• **EXERCISE INSTRUCTIONS**
Nothing may differ between your reply and the listing that follows.

■ ■ ■ ■

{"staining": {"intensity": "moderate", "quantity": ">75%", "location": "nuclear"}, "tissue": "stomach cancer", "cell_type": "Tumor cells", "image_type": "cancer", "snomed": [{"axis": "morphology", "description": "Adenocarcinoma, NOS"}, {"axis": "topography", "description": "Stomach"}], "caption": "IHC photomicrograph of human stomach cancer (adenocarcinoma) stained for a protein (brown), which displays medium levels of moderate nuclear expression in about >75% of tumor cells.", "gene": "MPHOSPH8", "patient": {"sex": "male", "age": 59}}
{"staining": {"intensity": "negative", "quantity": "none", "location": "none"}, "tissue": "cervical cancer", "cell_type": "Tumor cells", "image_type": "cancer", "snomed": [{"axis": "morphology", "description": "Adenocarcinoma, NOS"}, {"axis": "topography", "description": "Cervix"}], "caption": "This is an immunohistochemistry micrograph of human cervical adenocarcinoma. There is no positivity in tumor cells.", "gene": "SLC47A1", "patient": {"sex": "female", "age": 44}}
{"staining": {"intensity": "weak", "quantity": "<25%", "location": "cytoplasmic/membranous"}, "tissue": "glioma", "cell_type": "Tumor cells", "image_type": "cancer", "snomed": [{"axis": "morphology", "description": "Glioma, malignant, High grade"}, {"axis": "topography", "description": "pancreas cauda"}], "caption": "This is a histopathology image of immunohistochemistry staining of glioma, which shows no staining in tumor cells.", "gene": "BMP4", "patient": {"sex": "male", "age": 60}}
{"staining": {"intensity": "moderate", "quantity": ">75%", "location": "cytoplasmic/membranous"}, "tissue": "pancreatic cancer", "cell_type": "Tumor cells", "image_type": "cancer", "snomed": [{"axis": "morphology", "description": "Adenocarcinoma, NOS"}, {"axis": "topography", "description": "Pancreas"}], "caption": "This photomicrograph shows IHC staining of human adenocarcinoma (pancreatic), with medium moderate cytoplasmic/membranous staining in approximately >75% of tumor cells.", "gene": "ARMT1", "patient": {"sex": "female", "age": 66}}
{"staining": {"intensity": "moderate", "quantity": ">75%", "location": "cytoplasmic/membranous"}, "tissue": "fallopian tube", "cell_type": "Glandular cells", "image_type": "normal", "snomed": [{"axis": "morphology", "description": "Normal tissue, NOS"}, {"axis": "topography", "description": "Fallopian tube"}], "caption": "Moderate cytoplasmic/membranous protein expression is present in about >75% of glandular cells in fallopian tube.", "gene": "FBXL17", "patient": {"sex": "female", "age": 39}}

■ ■ ■ ■

• **EXERCISE ANSWER**
{"staining": {"intensity": "moderate", "quantity": ">75%", "location": "nuclear"}, "tissue": "stomach cancer", "cell_type": "Tumor cells", "image_type": "cancer", "snomed": [{"axis": "morphology", "description": "Adenocarcinoma, NOS"}, {"axis": "topography", "description": "Stomach"}], "caption": "IHC photomicrograph of human stomach cancer (adenocarcinoma) stained for a protein (brown), which displays medium levels of moderate nuclear expression in about >75% of tumor cells.", "gene": "MPHOSPH8", "patient": {"sex": "male", "age": 59}}
{"staining": {"intensity": "negative", "quantity": "none", "location": "none"}, "tissue": "cervical cancer", "cell_type": "Tumor cells", "image_type": "cancer", "snomed": [{"axis": "morphology", "description": "Adenocarcinoma, NOS"}, {"axis": "topography", "description": "Cervix"}], "caption": "This is an immunohistochemistry micrograph of human cervical adenocarcinoma. There is no positivity in tumor cells.", "gene": "SLC47A1", "patient": {"sex": "female", "age": 44}}
{"staining": {"intensity": "weak", "quantity": "<25%", "location": "cytoplasmic/membranous"}, "tissue": "glioma", "cell_type": "Tumor cells", "image_type": "cancer", "snomed": [{"axis": "morphology", "description": "Glioma, malignant, High grade"}, {"axis": "topography", "description": "pancreas cauda"}], "caption": "This is a histopathology image of immunohistochemistry staining of glioma, which shows no staining in tumor cells.", "gene": "BMP4", "patient": {"sex": "male", "age": 60}}
{"staining": {"intensity": "moderate", "quantity": ">75%", "location": "cytoplasmic/membranous"}, "tissue": "pancreatic cancer", "cell_type": "Tumor cells", "image_type": "cancer", "snomed": [{"axis": "morphology", "description": "Adenocarcinoma, NOS"}, {"axis": "topography", "description": "Pancreas"}], "caption": "This photomicrograph shows IHC staining of human adenocarcinoma (pancreatic), with medium moderate cytoplasmic/membranous staining in approximately >75% of tumor cells.", "gene": "ARMT1", "patient": {"sex": "female", "age": 66}}
{"staining": {"intensity": "moderate", "quantity": ">75%", "location": "cytoplasmic/membranous"}, "tissue": "fallopian tube", "cell_type": "Glandular cells", "image_type": "normal", "snomed": [{"axis": "morphology", "description": "Normal tissue, NOS"}, {"axis": "topography", "description": "Fallopian tube"}], "caption": "Moderate cytoplasmic/membranous protein expression is present in about >75% of glandular cells in fallopian tube.", "gene": "FBXL17", "patient": {"sex": "female", "age": 39}}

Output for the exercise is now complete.